Excerpted passage
------

At present, there are various large and mature instruments on the market for the determination of Hg, such as atomic absorption spectrometry (AAS), atomic fluorescence spectrometry (AFS), inductively coupled plasma atomic emission spectrometry (ICP-AES), inductively coupled plasma mass spectrometry (ICP-MS), etc. These instruments have a series of advantages such as high accuracy and multi-element analysis. However, these instruments are usually cumbersome, expensive, high power consumption, and typically used in the laboratory. Thus, the development of inexpensive but reliable miniaturized instruments has aroused great interest.
Currently, miniaturized plasma technology has been rapidly developed and applied, due to its small size, low gas, low cost, and low power consumption. For instance, but not limited to, electrolyte cathode glow discharge (ELCAD) [9, 10], solution cathode glow discharge (SCGD) [11, 12], atmospheric pressure glow discharge (APGD) [13, 14], dielectric barrier discharge (DBD) [15, 16]. Nevertheless, these methods have low sensitivity for the detection of Hg2+. Recently, Pohl and Zhu et al. [17-23] presented a successful use of solution anode glow discharge (SAGD) as an efficient excitation source for trace element analysis by AES/AFS, and the sensitivity of some elements was incomparably better than that of SCGD, APGD and DBD. In particular, the (DL) of Hg2+ can reach 0.163 μg/L when helium was introduced from the cathode tube (with cooling device) of SAGD [21]. However, the direct introduction of sample solutions into these miniaturized microplasmas often results in high matrix interference and low transfer efficiency [21, 24]. Accordingly, chemical vapor generation is a widely used sample introduction method in spectral analysis, because it can effectively separate the analyte from the condensed phase, and produce efficient on-line matrix separation, high transmission efficiency and selectivity. In order to achieve high sensitive determination performance for elements, different chemical vapor generation (CVG) techniques are coupled to the above mentioned radiation sources, such as CVG-APGD-AES [25, 26], HG-APGD-AES [27, 28], HG-SCGD-AES [29], PVG (photochemical vapor generation)-SCGD-AES [24], which can be used for high sensitivity detection of As, Hg, Pb, Se and Sb. In addition, due to the main excitation region (negative glow region) of the element is close to the cathode, the analyte had a higher emission intensity when introduced from the cathode [30]. Therefore, the target element was transferred to the cathode end of the glow discharge by HG, which not only further increased the emission line of the element, but also reduced the matrix interference of SAGD-AES during sample analysis [21].

------

Provided material
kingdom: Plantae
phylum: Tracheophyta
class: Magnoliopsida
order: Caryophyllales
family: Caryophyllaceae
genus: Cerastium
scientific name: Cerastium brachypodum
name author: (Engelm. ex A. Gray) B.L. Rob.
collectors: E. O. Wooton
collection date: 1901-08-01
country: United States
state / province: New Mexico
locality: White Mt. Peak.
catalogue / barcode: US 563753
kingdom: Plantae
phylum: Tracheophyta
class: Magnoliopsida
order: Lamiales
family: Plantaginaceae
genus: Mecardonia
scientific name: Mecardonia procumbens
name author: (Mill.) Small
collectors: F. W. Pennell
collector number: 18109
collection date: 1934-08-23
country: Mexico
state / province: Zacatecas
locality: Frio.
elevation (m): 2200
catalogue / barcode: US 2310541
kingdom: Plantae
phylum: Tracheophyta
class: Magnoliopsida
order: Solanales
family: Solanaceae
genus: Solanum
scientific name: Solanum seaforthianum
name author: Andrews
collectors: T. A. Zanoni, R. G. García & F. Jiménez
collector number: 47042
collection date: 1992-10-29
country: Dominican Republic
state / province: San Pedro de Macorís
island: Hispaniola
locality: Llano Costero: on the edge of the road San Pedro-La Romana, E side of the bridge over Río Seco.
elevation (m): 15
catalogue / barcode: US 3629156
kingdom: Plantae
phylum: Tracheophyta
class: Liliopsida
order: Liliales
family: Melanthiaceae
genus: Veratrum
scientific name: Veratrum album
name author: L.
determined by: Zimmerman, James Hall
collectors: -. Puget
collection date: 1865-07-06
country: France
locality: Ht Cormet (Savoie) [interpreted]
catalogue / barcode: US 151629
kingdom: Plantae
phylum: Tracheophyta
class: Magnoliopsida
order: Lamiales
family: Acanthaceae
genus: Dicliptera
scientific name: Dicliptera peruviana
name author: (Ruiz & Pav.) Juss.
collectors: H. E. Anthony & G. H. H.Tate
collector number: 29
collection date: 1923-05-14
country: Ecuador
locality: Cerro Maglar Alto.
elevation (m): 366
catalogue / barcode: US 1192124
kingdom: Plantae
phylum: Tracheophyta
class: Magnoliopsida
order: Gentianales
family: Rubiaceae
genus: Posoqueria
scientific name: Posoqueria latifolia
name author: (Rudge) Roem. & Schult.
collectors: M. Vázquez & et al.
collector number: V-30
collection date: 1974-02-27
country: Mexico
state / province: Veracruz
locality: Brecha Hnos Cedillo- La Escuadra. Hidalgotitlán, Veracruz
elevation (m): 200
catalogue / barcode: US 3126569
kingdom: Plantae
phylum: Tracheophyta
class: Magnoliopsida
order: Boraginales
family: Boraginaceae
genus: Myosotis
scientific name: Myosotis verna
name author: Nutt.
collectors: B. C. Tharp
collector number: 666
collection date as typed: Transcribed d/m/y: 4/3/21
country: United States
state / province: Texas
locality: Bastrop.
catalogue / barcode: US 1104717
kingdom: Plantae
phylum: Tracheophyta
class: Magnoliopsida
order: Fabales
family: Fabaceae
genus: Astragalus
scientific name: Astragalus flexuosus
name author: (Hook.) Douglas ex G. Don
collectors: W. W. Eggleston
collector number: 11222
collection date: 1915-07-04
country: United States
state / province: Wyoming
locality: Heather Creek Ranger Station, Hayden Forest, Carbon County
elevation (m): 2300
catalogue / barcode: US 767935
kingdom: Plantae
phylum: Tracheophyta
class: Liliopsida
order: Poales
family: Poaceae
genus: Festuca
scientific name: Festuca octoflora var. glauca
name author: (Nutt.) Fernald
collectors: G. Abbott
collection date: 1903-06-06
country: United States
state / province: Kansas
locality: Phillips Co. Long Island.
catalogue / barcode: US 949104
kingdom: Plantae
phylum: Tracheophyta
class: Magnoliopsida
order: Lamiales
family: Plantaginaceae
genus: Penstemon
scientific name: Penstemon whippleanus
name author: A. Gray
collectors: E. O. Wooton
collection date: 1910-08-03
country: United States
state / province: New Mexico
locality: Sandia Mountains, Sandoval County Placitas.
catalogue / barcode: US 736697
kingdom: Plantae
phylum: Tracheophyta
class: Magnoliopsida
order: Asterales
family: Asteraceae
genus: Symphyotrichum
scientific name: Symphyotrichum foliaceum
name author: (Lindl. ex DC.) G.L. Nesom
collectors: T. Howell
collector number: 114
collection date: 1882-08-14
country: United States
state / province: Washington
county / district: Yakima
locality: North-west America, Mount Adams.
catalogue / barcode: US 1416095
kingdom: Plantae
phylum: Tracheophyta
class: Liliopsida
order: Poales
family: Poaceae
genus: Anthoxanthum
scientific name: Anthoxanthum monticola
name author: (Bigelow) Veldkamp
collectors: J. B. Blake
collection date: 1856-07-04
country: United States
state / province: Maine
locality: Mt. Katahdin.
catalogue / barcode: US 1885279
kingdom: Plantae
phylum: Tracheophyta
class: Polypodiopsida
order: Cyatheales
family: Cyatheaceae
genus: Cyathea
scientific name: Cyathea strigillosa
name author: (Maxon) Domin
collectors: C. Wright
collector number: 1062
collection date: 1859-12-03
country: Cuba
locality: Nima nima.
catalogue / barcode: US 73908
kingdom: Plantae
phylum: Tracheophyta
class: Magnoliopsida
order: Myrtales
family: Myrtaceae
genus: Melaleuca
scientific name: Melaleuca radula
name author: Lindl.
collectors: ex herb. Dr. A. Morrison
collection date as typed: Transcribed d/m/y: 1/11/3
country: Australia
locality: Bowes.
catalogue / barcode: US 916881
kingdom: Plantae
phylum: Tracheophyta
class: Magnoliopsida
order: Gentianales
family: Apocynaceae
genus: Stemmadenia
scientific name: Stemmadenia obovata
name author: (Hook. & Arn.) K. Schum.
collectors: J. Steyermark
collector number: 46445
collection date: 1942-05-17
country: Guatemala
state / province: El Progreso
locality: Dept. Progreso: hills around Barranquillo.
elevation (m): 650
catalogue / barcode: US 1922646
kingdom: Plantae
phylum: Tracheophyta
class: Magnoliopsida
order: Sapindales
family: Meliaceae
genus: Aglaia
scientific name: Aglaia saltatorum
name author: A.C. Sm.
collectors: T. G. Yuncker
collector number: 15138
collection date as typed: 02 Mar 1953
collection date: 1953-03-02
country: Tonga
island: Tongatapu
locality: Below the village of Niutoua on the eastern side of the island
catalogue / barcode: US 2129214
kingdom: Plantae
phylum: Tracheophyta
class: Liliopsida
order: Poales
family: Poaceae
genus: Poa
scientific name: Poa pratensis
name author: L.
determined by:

------

Questions to answer
a) In the passage on mercury detection, why was the target element delivered to the cathode end of the glow discharge?
b) According to the passage on mercury detection, what detection limit for Hg2+ was reached when helium was introduced from the cathode tube of SAGD?

List of answers
a) The main excitation region of the element, the negative glow region, lies close to the cathode, so an analyte introduced from the cathode has a higher emission intensity. Delivering it there by HG increased the element's emission line and also reduced the matrix interference of SAGD-AES during sample analysis.

b) 0.163 μg/L